|Speaker||Dr. Vernon J. Lawhern, Ph.D.|
|Organization||US Army Research Laboratory|
|Location||Engineering Building III room 2213|
|Date||February 17, 2017 11:45 AM|
Abstract: The past several decades have seen an explosion of meaningful and nuanced insights into the connection between human behavior and the nervous system; however, the translation of these insights into viable applications is a non-trivial and widely acknowledged challenge. Recent advancements in brain-computer interaction and real-world neuroimaging technologies have provided major breakthroughs that provide the underpinnings for translational neuroscience research efforts. In this seminar I will discuss the current state of global neuroscience and present specific projects at ARL that integrate translational neuroscience concepts with neurotechnology development for improved human-machine interaction. Key technical challenges and areas of future research will also be discussed.

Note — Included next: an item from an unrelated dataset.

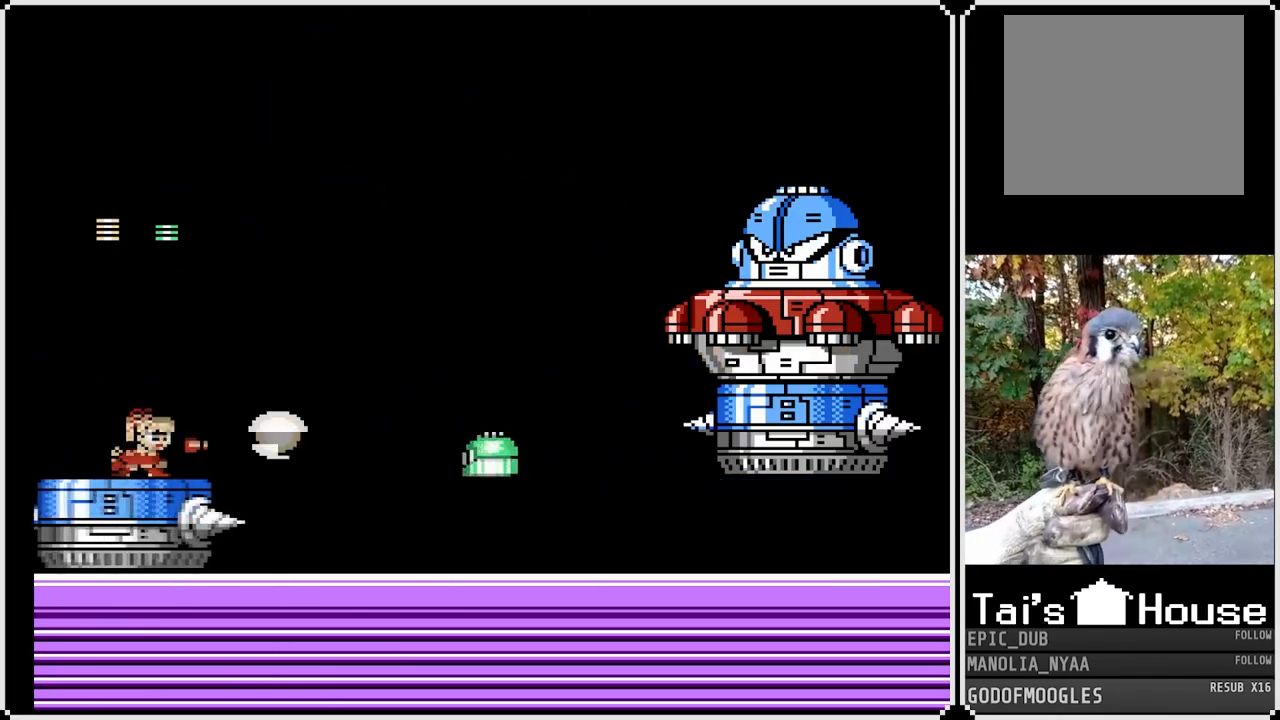
{"buttons": [], "left_stick": "center", "right_stick": "center", "events": [[267, "SQUARE", "down"], [383, "SQUARE", "up"]]}
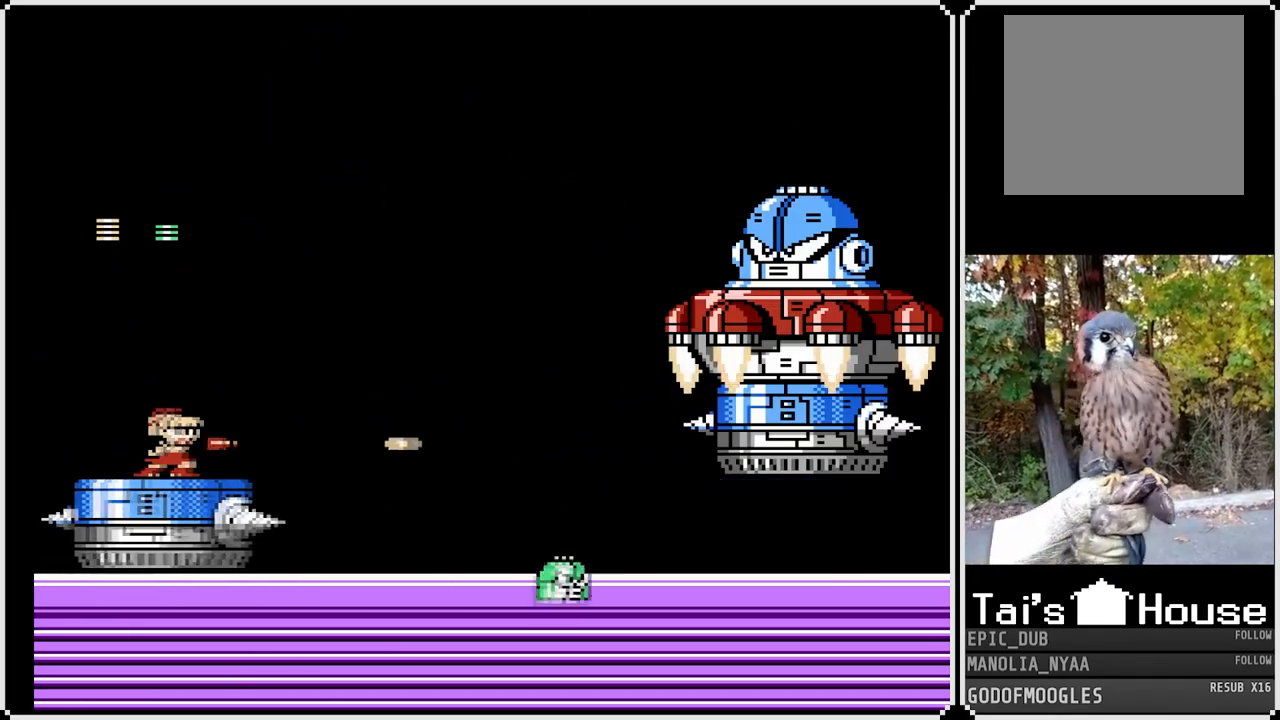
{"buttons": ["CROSS"], "left_stick": "center", "right_stick": "center", "events": [[383, "CROSS", "down"]]}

Bio: Dr. Vernon Lawhern received his Ph.D. in Statistics from the Florida State University, Tallahassee, FL, in 2011, under the advisement of Wei Wu. There he focused on the development of statistical models of motor cortex neural activity for developing brain-machine interfaces for neuroprosthetic control of artificial limbs. From 2011 to 2014 he was a joint postdoctoral fellow with the University of Texas and the Army Research Laboratory, where he focused on developing machine learning and statistical modeling techniques for EEG signal processing and large scale data analysis. Since 2014 he has been a Mathematical Statistician with the Human Research and Engineering Directorate at the U.S. Army Research Laboratory. His research interests span the areas of statistics, machine learning and neuroscience, and is interested in using these approaches for designing robust neurotechnologies for human-machine interaction.